The judge may grant a party time to file a post-hearing brief with proposed findings of fact, conclusions of law, and the specific relief sought. The brief must refer to all portions of the record and authorities relied upon in support of each assertion.
At the conclusion of the proceeding, the judge must issue a written decision and order.
A motion for reconsideration of a decision and order must be filed no later than 10 days after service of the decision on the moving party.
(a) Relief pending review. If a timely motion is made for relief that the judge lacks authority to grant because a petition for review has been docketed and is pending, the judge may:
(1) Defer considering the motion;
(2) Deny the motion; or
(3) State either that the judge would grant the motion if the reviewing body remands for that purpose or that the motion raises a substantial issue.
(b) Notice to reviewing body.

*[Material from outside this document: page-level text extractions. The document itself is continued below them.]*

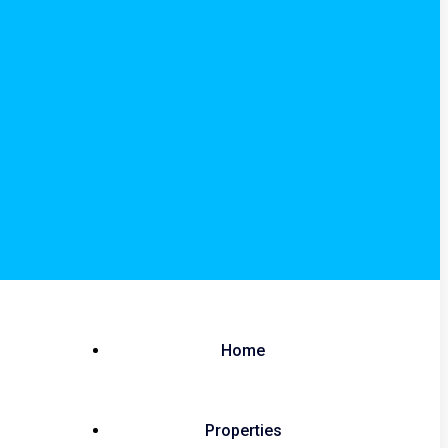
Home
Properties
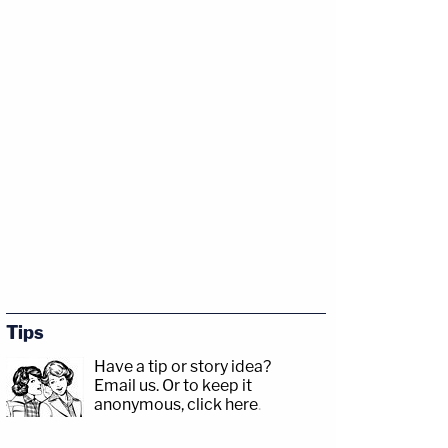
Tips
Have a tip or story idea?
Email us.
Or to keep it
anonymous, click here
.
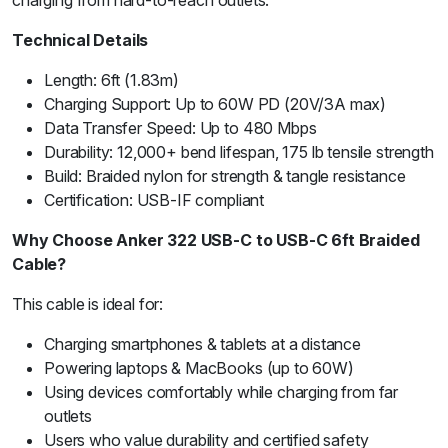
charging from hard-to-reach outlets.
Technical Details
Length: 6ft (1.83m)
Charging Support: Up to 60W PD (20V/3A max)
Data Transfer Speed: Up to 480 Mbps
Durability: 12,000+ bend lifespan, 175 lb tensile strength
Build: Braided nylon for strength & tangle resistance
Certification: USB-IF compliant
Why Choose Anker 322 USB-C to USB-C 6ft Braided
Cable?
This cable is ideal for:
Charging smartphones & tablets at a distance
Powering laptops & MacBooks (up to 60W)
Using devices comfortably while charging from far
outlets
Users who value durability and certified safety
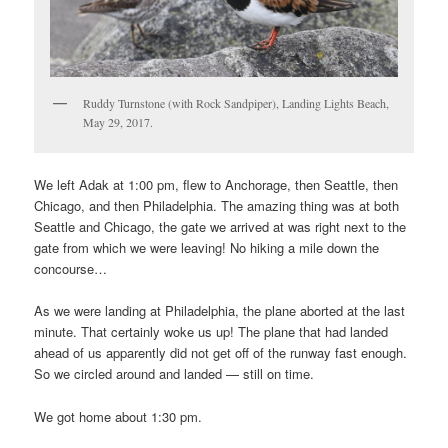
Ruddy Turnstone (with Rock Sandpiper), Landing Lights Beach,
May 29, 2017.
We left Adak at 1:00 pm, flew to Anchorage, then Seattle, then
Chicago, and then Philadelphia. The amazing thing was at both
Seattle and Chicago, the gate we arrived at was right next to the
gate from which we were leaving! No hiking a mile down the
concourse…
As we were landing at Philadelphia, the plane aborted at the last
minute. That certainly woke us up! The plane that had landed
ahead of us apparently did not get off of the runway fast enough.
So we circled around and landed — still on time.
We got home about 1:30 pm.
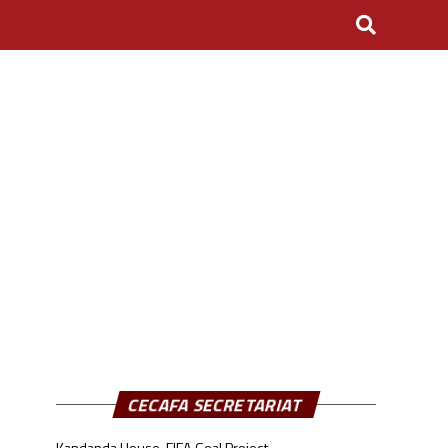
CECAFA SECRETARIAT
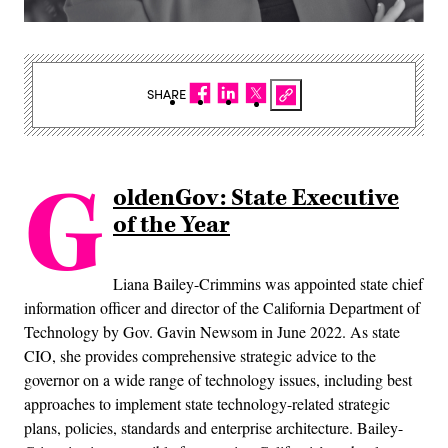
SHARE
G
oldenGov: State Executive
of the Year
Liana Bailey-Crimmins was appointed state chief
information officer and director of the California Department of
Technology by Gov. Gavin Newsom in June 2022. As state
CIO, she provides comprehensive strategic advice to the
governor on a wide range of technology issues, including best
approaches to implement state technology-related strategic
plans, policies, standards and enterprise architecture. Bailey-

The movant must promptly notify the clerk of the reviewing body if the judge states that he or she would grant the motion or that the motion raises a substantial issue.
(c) Remand. The judge may decide the motion if the reviewing body remands for that purpose.
The statute or regulation that conferred hearing jurisdiction provides the procedure for review of a judge's decision. If the statute or regulation does not provide a procedure, the judge's decision becomes the Secretary's final administrative decision.